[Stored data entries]
= = =

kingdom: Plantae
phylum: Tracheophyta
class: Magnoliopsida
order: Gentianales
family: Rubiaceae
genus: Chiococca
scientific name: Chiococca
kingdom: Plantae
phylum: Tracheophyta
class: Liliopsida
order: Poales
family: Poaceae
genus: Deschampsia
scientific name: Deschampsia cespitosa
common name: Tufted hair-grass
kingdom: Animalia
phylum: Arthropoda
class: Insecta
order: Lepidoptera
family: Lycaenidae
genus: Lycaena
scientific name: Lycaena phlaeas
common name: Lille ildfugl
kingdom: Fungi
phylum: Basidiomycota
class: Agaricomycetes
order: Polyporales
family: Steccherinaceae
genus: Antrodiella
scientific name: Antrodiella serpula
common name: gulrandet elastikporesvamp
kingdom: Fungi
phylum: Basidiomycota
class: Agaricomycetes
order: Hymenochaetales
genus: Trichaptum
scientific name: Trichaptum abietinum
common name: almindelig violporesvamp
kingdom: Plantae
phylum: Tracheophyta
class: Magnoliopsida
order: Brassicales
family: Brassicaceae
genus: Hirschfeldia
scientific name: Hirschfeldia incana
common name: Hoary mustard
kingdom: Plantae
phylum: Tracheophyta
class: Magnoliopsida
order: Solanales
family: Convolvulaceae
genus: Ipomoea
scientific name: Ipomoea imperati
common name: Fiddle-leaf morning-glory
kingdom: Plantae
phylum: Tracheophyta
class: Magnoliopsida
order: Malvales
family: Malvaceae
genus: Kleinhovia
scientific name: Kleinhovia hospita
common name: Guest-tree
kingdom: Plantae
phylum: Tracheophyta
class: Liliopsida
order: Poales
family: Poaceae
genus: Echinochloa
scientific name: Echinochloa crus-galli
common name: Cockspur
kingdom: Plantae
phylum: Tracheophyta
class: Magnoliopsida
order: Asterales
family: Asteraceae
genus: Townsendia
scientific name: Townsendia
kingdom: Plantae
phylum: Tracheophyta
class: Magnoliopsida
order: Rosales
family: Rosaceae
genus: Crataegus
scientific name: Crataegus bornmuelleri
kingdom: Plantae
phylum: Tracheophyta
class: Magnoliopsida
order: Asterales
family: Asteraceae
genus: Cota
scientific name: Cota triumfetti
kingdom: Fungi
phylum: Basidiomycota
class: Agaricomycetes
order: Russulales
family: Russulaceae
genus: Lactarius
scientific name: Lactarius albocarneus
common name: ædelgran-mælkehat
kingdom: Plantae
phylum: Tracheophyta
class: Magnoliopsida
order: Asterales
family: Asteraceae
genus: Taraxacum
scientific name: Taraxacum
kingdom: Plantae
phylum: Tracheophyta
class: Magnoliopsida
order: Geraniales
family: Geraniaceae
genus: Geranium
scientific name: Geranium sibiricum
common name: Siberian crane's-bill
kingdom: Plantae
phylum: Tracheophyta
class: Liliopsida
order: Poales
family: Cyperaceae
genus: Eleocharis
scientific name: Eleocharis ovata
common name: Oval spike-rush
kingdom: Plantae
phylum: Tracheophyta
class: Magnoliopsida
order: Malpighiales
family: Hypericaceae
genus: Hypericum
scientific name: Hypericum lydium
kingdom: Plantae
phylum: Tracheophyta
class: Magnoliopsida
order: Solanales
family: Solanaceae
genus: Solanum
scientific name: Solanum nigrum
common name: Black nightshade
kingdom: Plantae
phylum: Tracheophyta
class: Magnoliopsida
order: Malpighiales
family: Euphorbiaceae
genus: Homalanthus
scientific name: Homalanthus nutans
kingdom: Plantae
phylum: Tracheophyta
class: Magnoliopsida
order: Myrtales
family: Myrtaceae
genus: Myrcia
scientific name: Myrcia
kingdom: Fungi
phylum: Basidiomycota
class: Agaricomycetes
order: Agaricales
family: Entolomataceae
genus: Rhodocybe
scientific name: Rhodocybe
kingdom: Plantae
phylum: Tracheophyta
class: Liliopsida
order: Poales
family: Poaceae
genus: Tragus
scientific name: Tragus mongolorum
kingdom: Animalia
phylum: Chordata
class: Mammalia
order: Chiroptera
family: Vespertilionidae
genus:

= = =

**SET EXERCISE**
Rewrite the records from the line containing "genus: Lactarius" through the end of the records, inclusive, replacing "common name" with "vernacular name" and leaving everything else unchanged. Give only those lines.

**FINAL RESULT**
genus: Lactarius
scientific name: Lactarius albocarneus
vernacular name: ædelgran-mælkehat
kingdom: Plantae
phylum: Tracheophyta
class: Magnoliopsida
order: Asterales
family: Asteraceae
genus: Taraxacum
scientific name: Taraxacum
kingdom: Plantae
phylum: Tracheophyta
class: Magnoliopsida
order: Geraniales
family: Geraniaceae
genus: Geranium
scientific name: Geranium sibiricum
vernacular name: Siberian crane's-bill
kingdom: Plantae
phylum: Tracheophyta
class: Liliopsida
order: Poales
family: Cyperaceae
genus: Eleocharis
scientific name: Eleocharis ovata
vernacular name: Oval spike-rush
kingdom: Plantae
phylum: Tracheophyta
class: Magnoliopsida
order: Malpighiales
family: Hypericaceae
genus: Hypericum
scientific name: Hypericum lydium
kingdom: Plantae
phylum: Tracheophyta
class: Magnoliopsida
order: Solanales
family: Solanaceae
genus: Solanum
scientific name: Solanum nigrum
vernacular name: Black nightshade
kingdom: Plantae
phylum: Tracheophyta
class: Magnoliopsida
order: Malpighiales
family: Euphorbiaceae
genus: Homalanthus
scientific name: Homalanthus nutans
kingdom: Plantae
phylum: Tracheophyta
class: Magnoliopsida
order: Myrtales
family: Myrtaceae
genus: Myrcia
scientific name: Myrcia
kingdom: Fungi
phylum: Basidiomycota
class: Agaricomycetes
order: Agaricales
family: Entolomataceae
genus: Rhodocybe
scientific name: Rhodocybe
kingdom: Plantae
phylum: Tracheophyta
class: Liliopsida
order: Poales
family: Poaceae
genus: Tragus
scientific name: Tragus mongolorum
kingdom: Animalia
phylum: Chordata
class: Mammalia
order: Chiroptera
family: Vespertilionidae
genus:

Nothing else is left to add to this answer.